In June of this year, Dr Slamon found that Herceptin also shows promise in treating HER2–amplified gastric cancer—approximately 20 per cent of all cases.
“In addition to looking for more effective diagnosis and treatment options for ovarian and other breast cancers, we are also conducting clinical trials of a HER2–positive ovarian-cancer treatment and also training six teams of UCLA researchers to use the same mutation-targeting tactics to find treatments for lung, colorectal and pancreatic cancers; sarcomas; and melanomas,” Dr Slamon revealed.
The only blip on the radar is the huge cost of these therapies. But personalised treatment has to be the future of cancer care, he said.

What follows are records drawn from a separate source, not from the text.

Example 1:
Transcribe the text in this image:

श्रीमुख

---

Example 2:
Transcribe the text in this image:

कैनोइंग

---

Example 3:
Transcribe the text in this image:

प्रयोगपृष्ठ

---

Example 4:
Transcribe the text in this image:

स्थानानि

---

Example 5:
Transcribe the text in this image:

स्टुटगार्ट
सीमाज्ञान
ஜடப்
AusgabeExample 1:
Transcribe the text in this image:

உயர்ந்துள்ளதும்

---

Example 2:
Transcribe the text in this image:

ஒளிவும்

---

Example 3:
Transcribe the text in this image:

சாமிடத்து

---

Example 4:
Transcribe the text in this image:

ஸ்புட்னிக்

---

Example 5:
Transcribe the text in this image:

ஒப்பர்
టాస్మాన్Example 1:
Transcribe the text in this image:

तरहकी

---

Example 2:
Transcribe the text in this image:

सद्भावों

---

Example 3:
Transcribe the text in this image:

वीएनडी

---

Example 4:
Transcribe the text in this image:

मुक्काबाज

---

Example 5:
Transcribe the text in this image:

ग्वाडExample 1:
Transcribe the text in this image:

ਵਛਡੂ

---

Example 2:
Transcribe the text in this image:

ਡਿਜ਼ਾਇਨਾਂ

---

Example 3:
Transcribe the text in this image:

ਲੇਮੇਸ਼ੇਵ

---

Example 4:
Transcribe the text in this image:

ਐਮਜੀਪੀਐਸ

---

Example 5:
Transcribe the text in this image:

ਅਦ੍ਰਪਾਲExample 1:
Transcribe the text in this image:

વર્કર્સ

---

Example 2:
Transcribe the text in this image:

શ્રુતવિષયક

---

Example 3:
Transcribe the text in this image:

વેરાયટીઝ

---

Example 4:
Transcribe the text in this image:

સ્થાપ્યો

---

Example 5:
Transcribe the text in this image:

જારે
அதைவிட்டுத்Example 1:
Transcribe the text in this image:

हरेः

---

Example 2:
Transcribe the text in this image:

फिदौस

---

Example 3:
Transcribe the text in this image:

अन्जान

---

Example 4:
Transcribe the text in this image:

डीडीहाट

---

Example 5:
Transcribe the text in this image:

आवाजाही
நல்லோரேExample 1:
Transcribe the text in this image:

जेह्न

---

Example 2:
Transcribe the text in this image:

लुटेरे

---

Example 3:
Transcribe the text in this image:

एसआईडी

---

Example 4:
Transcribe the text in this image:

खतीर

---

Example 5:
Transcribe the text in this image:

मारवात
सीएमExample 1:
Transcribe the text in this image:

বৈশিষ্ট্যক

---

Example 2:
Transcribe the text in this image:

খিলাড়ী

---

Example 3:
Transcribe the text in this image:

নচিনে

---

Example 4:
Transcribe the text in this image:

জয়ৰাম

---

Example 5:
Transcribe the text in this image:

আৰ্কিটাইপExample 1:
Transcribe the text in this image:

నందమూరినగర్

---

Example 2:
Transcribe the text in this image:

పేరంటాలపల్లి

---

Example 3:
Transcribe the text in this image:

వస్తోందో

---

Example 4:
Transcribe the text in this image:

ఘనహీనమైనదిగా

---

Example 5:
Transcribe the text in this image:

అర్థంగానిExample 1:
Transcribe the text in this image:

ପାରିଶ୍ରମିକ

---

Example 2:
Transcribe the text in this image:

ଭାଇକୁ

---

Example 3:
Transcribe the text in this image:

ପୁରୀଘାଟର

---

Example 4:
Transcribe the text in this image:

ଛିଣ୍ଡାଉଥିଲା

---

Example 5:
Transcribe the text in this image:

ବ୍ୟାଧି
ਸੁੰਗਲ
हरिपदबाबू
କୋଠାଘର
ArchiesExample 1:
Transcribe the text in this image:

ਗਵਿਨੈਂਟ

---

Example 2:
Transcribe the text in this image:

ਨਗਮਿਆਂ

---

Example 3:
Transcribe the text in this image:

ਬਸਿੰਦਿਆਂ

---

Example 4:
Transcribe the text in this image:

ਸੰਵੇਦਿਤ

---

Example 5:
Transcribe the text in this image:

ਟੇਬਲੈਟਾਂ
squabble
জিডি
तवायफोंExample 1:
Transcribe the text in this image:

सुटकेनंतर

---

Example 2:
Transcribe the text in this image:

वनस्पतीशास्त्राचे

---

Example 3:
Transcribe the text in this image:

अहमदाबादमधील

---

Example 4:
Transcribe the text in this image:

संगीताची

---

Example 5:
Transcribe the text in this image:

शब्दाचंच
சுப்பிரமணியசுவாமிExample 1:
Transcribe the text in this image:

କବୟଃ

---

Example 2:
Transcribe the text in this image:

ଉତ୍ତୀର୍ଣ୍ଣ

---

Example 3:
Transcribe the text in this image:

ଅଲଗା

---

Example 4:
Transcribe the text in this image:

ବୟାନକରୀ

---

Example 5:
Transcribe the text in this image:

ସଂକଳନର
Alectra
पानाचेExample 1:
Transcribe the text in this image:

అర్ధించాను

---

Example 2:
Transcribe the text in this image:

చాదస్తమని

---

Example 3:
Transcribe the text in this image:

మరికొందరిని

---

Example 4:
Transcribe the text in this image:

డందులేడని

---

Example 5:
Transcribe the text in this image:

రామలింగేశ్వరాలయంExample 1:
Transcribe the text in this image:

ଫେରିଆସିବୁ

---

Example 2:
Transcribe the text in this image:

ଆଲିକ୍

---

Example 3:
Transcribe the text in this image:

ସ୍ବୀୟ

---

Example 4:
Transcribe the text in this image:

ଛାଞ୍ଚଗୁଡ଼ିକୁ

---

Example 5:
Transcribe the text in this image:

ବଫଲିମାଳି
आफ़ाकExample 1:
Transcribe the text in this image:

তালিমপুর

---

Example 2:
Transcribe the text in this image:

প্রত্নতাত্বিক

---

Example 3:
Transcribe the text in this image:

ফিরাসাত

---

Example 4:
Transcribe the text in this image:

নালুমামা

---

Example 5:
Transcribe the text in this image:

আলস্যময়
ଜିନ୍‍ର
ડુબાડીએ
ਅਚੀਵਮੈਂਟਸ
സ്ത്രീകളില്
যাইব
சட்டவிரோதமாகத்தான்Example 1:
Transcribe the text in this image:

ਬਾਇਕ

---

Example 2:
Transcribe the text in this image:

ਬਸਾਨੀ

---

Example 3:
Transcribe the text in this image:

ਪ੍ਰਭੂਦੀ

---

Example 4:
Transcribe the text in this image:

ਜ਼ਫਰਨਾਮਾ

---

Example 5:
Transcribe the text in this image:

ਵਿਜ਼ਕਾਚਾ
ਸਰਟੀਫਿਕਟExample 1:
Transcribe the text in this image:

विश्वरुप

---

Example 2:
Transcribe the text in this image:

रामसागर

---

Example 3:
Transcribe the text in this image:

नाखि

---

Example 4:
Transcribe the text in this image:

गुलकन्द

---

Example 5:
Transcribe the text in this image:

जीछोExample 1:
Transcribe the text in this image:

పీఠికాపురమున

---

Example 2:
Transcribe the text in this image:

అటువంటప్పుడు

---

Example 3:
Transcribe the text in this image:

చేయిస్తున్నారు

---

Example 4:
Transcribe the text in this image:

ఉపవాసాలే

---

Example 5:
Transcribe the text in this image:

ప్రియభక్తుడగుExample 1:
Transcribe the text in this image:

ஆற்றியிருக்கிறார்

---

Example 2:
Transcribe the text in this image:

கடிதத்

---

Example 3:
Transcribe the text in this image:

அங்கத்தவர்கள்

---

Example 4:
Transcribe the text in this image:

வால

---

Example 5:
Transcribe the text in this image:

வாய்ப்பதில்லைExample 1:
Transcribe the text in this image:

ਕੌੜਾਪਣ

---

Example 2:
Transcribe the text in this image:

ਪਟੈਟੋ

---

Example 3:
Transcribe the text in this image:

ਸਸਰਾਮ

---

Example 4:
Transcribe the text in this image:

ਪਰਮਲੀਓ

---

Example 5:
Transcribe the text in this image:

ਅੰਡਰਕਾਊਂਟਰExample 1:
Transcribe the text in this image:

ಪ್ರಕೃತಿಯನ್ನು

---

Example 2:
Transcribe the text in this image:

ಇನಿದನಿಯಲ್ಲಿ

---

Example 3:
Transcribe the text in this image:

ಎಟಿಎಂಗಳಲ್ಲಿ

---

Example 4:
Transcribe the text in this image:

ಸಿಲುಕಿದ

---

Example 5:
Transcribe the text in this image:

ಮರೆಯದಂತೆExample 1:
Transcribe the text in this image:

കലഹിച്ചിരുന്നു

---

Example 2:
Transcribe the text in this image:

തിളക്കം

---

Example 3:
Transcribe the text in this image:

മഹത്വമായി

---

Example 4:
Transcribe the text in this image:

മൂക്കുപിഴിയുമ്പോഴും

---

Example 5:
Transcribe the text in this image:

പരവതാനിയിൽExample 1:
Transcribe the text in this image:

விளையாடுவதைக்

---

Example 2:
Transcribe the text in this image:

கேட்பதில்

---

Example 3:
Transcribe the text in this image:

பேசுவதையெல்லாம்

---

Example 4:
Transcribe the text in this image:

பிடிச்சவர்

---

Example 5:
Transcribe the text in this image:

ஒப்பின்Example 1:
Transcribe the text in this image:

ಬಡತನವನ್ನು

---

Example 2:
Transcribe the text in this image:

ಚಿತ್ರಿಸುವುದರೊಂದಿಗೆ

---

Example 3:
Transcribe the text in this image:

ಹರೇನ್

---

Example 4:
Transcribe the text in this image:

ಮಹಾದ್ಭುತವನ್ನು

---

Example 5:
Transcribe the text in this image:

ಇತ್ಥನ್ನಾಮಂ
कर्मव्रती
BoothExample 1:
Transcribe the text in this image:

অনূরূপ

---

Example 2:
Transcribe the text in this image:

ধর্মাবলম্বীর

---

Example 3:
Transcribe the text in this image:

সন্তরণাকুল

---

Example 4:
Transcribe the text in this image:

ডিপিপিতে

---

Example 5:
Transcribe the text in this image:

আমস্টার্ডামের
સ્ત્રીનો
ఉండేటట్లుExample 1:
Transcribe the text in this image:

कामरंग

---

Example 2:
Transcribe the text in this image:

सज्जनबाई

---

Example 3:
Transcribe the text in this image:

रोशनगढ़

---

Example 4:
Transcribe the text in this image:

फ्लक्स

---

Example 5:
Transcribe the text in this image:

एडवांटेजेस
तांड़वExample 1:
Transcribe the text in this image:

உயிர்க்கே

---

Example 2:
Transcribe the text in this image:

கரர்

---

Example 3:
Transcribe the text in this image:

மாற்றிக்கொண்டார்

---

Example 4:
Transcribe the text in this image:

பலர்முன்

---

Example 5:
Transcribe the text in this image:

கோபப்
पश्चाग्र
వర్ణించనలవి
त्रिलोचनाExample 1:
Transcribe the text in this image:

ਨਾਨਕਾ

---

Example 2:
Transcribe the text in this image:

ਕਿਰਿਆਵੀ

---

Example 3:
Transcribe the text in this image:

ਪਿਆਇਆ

“Targeted therapies are the present and future. A ‘one size fits all’ approach may be cheaper but it is not the best option and actually works out less cost effective in the long run. We have to treat patients in different ways based on molecular sub-types, and have to basically find the HER2-like gene that is going to change treatment.”
Awareness of breast cancer internationally is high (it even has its own colour); by contrast, lung cancer—the disease with the worst prognosis and cure rates—is not as well known or discussed.
Some have even asked why breast cancer gets so much attention, often at the expense of other prominent cancers. It has been suggested that breast cancer is perceived (by the media and the public) as a more sympathetic, “softer” disease; lung cancer, on the other hand, has connotations of smoking and the lingering belief that patients may bring it on themselves.
Dr Slamon disagrees with this attitude--- he said it is not about having “the biggest piece of the pie, but about needing a bigger pie”.
“Advocacy is the issue here. In the 1970s and 80s breast cancer was a prevalent disease but not much was done about it—it had a small slice of the funding allocated for research and it wasn’t spoken about much. Patient advocacy groups turned breast cancer into a political issue, had rallies and meetings, raised awareness among women and did brilliant, necessary work. For lung cancer, yes it is a different issue; the advocacy is not quite at the same level.”
Lung cancer is also a major focus of targeted therapy research. The difference is, said Dr Slamon, they don’t fully know yet what targeted therapy can achieve for these patients and what combination is best.
“Also, the group that can benefit from drugs like Tarceva—because of Epidermal Growth Factor Mutations (EGFR)—is much smaller than the HER2-positive breast cancer group. We don’t know yet what will happen in lung cancer, whether it will be Tarceva plus another drug that will eventually improve disease outlook. Metastatic breast cancer used to be incurable. The potential is there. We’re lucky because the day is finally here where the science exists to create targeted, less toxic therapies as an alternative to throwing in a hand grenade and hoping to kill more bad cells than good."